The U.S. Forest Service is working to clear hundreds of thousands of dead and dying trees from the Boise National Forest in Idaho, where a 2024 wildfire burned more than 240,000 acres across four ranger districts.
The Forest Service battled roughly 65 fires during the 2024 season, with large blazes spreading across the forest and creating one of the most complex fire seasons in recent memory. While the flames are long extinguished, the danger isn’t necessarily gone. Thousands of dead trees are still standing and could fall without warning, putting hikers, campers and motorists at risk, particularly on dead end forest roads where escape options are limited.
To address the threat crews are conducting what the agency calls post fire timber recovery, selectively marking and removing hazard trees rather than clearing the forest wholesale.

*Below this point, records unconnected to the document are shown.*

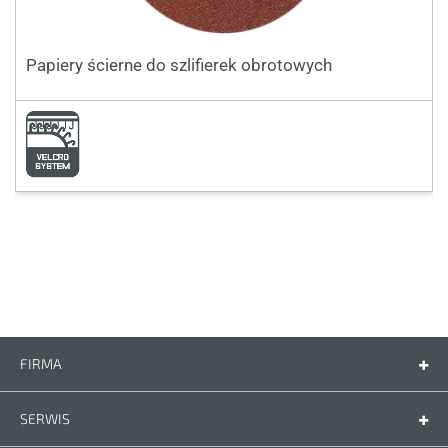
Papiery ścierne do szlifierek obrotowych
FIRMA
Firma
Kontakt
SERWIS
Części zamienne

Professional sawyers fell the marked trees, and heavy equipment including grapple skidders and stroke boom delimbers haul, strip and size the logs before they’re loaded onto trucks bound for local mills.
Forest Service representatives noted that burned timber typically retains commercial value for only about 18 months after a fire, after which it becomes essentially useless as lumber.
The salvaged wood is helping support nearby mill towns including Emmett and Cascade, while also funding follow up restoration work like reforestation and reseeding. The project relies heavily on partnerships through Idaho’s Good Neighbor Authority, a model now used in more than 30 states that allows federal, state, tribal and private partners to coordinate forest recovery efforts.